The Gene Ontology (GO) is a widely used controlled vocabulary for the description of gene function. In this study we quantify the usage of multiple and hierarchically independent GO terms in the curated genome annotations of seven well-studied species. In most genomes, significant proportions (6-60%) of genes have been annotated with multiple and hierarchically independent terms. This may be necessary to attain adequate specificity of description. One noticeable exception is Arabidopsis thaliana, in which genes are much less frequently annotated with multiple terms (6-14%). In contrast, an analysis of the occurrence of InterPro hits in the proteomes of the seven species, followed by a mapping of the hits to GO terms, did not reveal an aberrant pattern for the A. thaliana genome. This study shows the widespread usage of multiple hierarchically independent GO terms in the functional annotation of genes. By consequence, probabilistic methods that aim to predict gene function automatically through integration of diverse genomic datasets, and that employ the GO, must be able to predict such multiple terms. We attribute the low frequency with which multiple GO terms are used in Arabidopsis to deviating practices in the genome annotation and curation process between communities of annotators. This may bias genome-scale comparisons of gene function between different species. GO term assignment should therefore be performed according to strictly similar rules and standards.
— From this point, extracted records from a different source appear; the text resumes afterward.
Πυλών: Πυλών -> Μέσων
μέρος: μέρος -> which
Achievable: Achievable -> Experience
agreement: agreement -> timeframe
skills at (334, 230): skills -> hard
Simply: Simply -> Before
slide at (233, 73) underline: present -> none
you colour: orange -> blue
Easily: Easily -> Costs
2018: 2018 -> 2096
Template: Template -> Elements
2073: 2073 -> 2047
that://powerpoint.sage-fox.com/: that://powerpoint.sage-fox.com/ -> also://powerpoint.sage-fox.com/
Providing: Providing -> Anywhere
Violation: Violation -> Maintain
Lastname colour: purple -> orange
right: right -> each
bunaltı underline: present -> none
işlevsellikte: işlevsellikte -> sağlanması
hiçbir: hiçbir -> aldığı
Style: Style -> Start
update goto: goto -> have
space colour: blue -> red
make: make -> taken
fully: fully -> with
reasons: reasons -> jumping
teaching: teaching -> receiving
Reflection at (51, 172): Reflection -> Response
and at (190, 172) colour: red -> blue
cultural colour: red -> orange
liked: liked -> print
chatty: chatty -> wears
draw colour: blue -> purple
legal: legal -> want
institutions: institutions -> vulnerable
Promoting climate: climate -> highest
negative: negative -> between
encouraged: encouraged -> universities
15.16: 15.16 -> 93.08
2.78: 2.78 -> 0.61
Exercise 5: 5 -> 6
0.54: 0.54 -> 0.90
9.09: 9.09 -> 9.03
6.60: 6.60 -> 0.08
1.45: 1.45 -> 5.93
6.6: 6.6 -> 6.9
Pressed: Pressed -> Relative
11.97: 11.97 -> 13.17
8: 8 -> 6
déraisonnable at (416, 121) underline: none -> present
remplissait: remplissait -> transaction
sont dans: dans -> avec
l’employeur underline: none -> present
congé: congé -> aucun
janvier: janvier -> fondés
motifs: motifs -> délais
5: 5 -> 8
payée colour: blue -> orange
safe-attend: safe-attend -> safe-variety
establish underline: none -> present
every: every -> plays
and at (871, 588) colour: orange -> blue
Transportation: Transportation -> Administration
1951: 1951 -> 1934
基因本体论(GO)是一种广泛用于描述基因功能的受控词汇表。在本研究中,我们对七个深入研究物种的精心策划的基因组注释中多个层次独立的GO术语的使用情况进行了量化。在大多数基因组中,相当比例(6 - 60%)的基因已被用多个层次独立的术语进行注释。这可能是为了获得足够的描述特异性所必需的。一个明显的例外是拟南芥,其中用多个术语注释基因的频率要低得多(6 - 14%)。相比之下,对这七个物种蛋白质组中InterPro匹配项出现情况的分析,随后将这些匹配项映射到GO术语,并未发现拟南芥基因组有异常模式。本研究表明多个层次独立的GO术语在基因功能注释中被广泛使用。因此,旨在通过整合各种基因组数据集自动预测基因功能并使用GO的概率方法,必须能够预测这些多个术语。我们将拟南芥中使用多个GO术语的频率低归因于注释者群体之间在基因组注释和策划过程中的不同做法。这可能会使不同物种之间基因功能的基因组规模比较产生偏差。因此,GO术语分配应根据严格相似的规则和标准进行。